The company rolls out smaller and less expensive appliance alternatives to Dropbox, and emphasizes that it relies on partners to show SMBs that their upfront cost is cheaper over time.
In December, Connected Data, which had been shipping private cloud file sync and share appliances to consumers for a year and a half, made its move into the commercial market with a turnkey appliance, called Transporter Genesis, which offered Dropbox-like services with greater security, and by using a private cloud, avoids the cloud service costs that have made Dropbox and Box unprofitable. Now the company is introducing two new appliances, which have been rebranded, and are significantly smaller and less expensive to response to market demands.
The Transporter Genesis name is now gone, replaced by numerical branding which indicates the number of supported users. Two models which shipped last December are now the Transporter 75, which has a usable storage capacity of 10 TB, an MSRP of $USD 9,999 and support for 75 organization users, and the Transporter 150, which has 20 usable TB, supports 150 organization users, and has an MSRP of $18,999. Both also support an unlimited number of guest users, and significantly, both are rack-mounted appliances.
The two new models, The Transporter 15 and the Transporter 30, not only support fewer users, but are significantly less expensive and both are desktop models rather than rackmounted. The Transporter 15 has 6 TB of usable storage and an MSRP of $2,499, while the Transporter 30 has 9 TB of usable storage and an MSRP of $4,999. Both have drive and network connection redundancy and, like their bigger cousins, support an unlimited number of guest users.

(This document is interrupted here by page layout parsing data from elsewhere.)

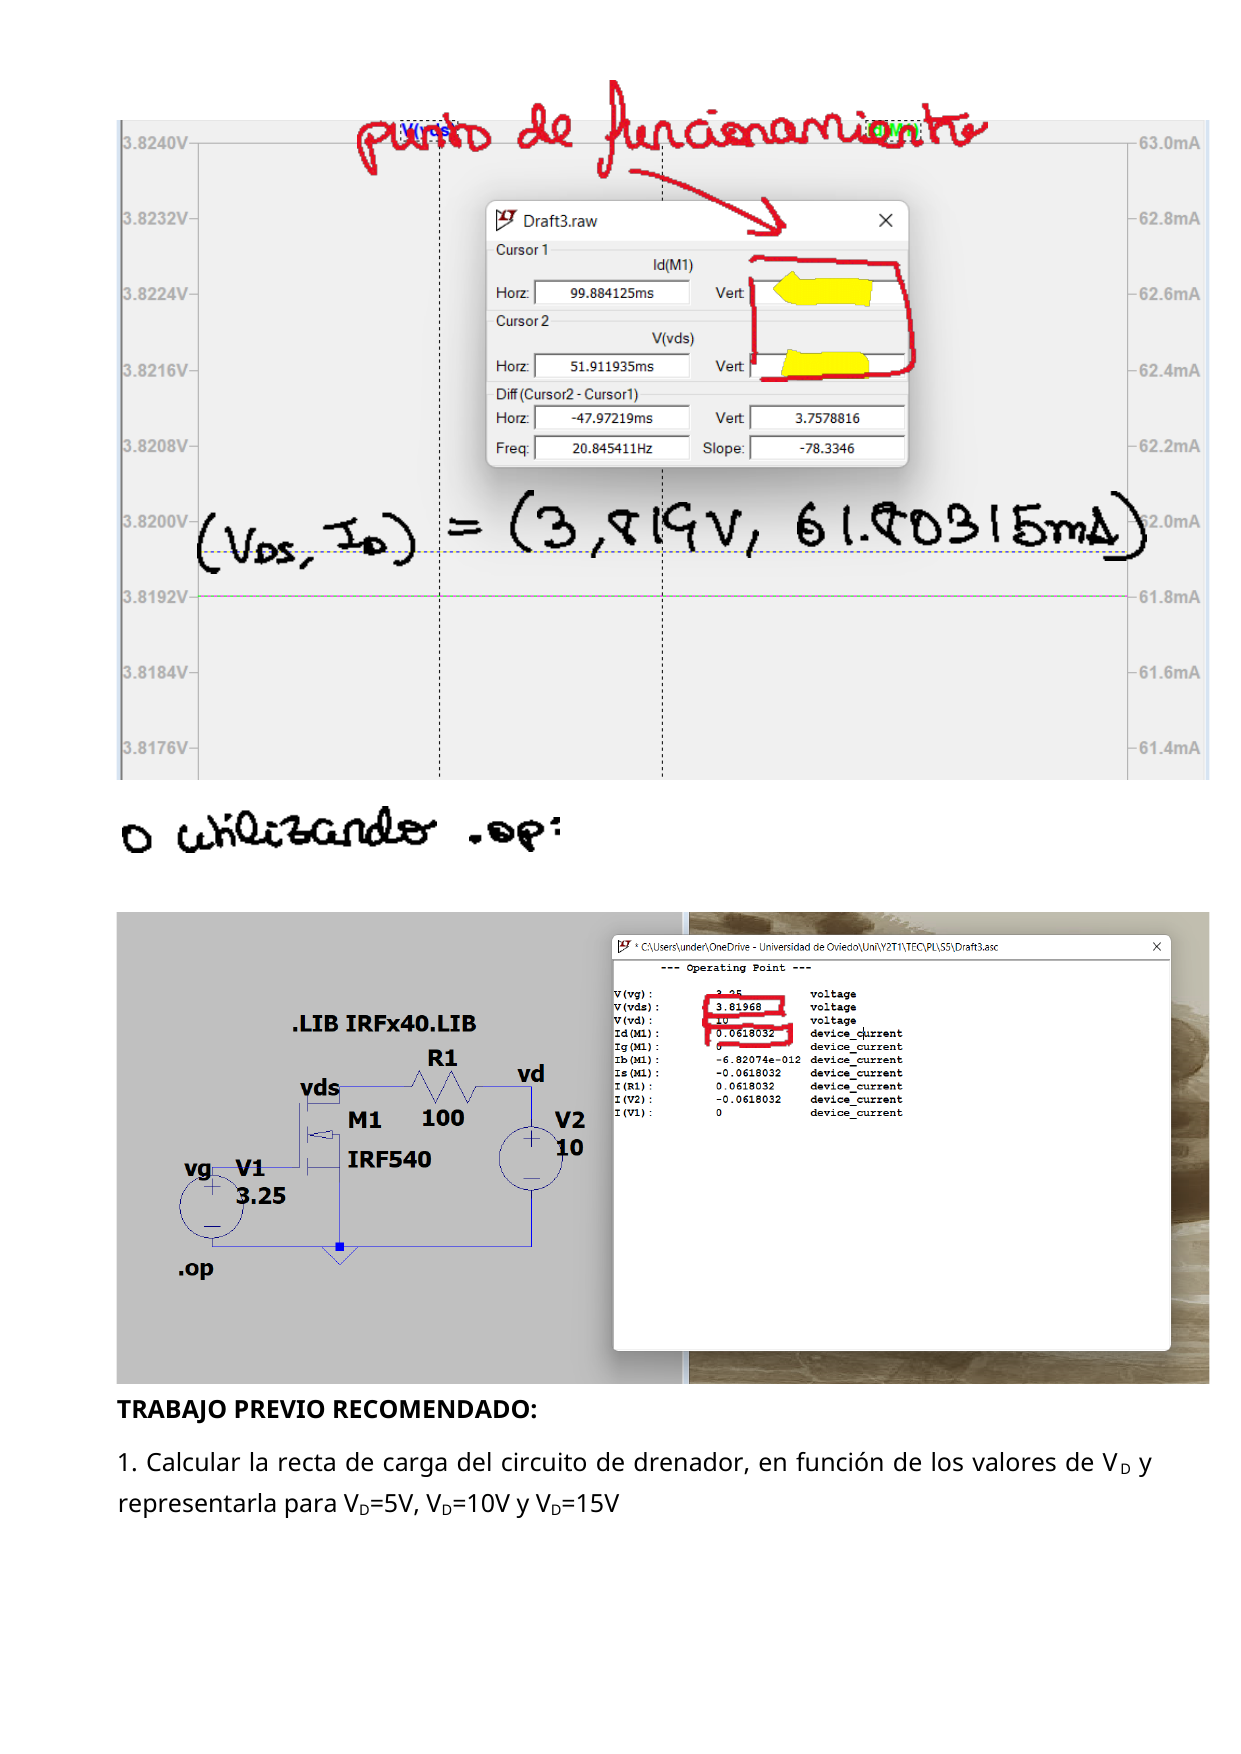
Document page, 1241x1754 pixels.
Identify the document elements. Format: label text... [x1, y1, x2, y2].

picture [469, 817, 560, 852]
picture [116, 80, 1210, 780]
text TRABAJO PREVIO RECOMENDADO: [117, 1391, 1152, 1426]
picture [116, 912, 1210, 1384]
picture [122, 806, 437, 853]
text 1. Calcular la recta de carga del circuito de drenador, en función de los valores de VD y representarla para VD=5V, VD=10V y VD=15V [117, 1444, 1152, 1520]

“This brings a more palatable form factor for small businesses,” said Jim Sherhart, VP of Marketing at Connected Data. “Most smaller companies have these in someone’s office, so the rackmount ones were overkill for most. There is a need for Transporter device that fits between the small systems we shipped for a year and a half and the rackmounts we announced last fall.”
The idea behind Transporter is that while end users love services like DropBox, they aren’t very secure, particularly since IT can’t control them and often doesn’t even know when they are on the network. DropBox also has no real way for the channel to monetize it. Transporter, in contrast, is an-on prem appliance which isn’t hosted in the cloud, but has a direct connection to Transporter’s private cloud.
“It is a turnkey appliance the channel partner sells that gives the user the experience they want” Sherhart said. “There isn’t even a monthly per user charge, just the cost of the appliance.”
The appliances work like DropBox. Each user has a native folder, and anything in it will automatically sync, the same as DropBox. Data stored on a Transporter can also be accessed from anywhere. Because the data is stored onsite, it meets the needs of legal, financial and medical companies and also new anti- public-cloud legislation in some countries.
Transporter sold its consumer appliances direct and did not have a channel play, but Transporter also owns storage vendor Drobo, which IS channel-friendly, so for its commercial market products, had the ability to leverage Drobo partners who were interested in selling the sync and share appliances
“We launched a partner program for this in October, and close to 300 people signed up to be partners,” said Samina Subedar, Connected Data’s Channel Marketing Manager. “We offer 20 plus points of protected margin, and have two tiers, Authorized and Gold, with Gold having a deal registration program.”
“It’s super important to protect partners working those deals,” Sherhart said. “Even if Amazon drops prices, a partner can still make 20 points. We do this because we know product at this price point will take effort from a channel partner.”
Sherhart acknowledged that even though the total cost of the Connected Data appliances is entirely the appliance costs, with no fees for the private cloud access beyond that, some customers see the lower monthly cost for a service as a better deal, even though over the long haul, they pay much more.
“Pricing can be a problem because of objections to the upfront cost,” he said. “Some customers would rather spend $3000 a year over 12 months than pay money up front. We worked hard on one deal to get financing in place to make this work. That was a one-off program, but we are working on others which will come through distribution. We will work with partners to put financing in place to make that happen.” That’s something that as a formal program will come later, when sales levels get considerably higher.
Sherhart emphasized the channel is indispensable for them to reach SMBs.
“We see the channel as absolutely strategic to this going forward,” he said. “We need them and they need a product like this. We are starting to see some true progress on the partner side. The first 100 per cent partner deal where we had nothing at all to do with it just closed.”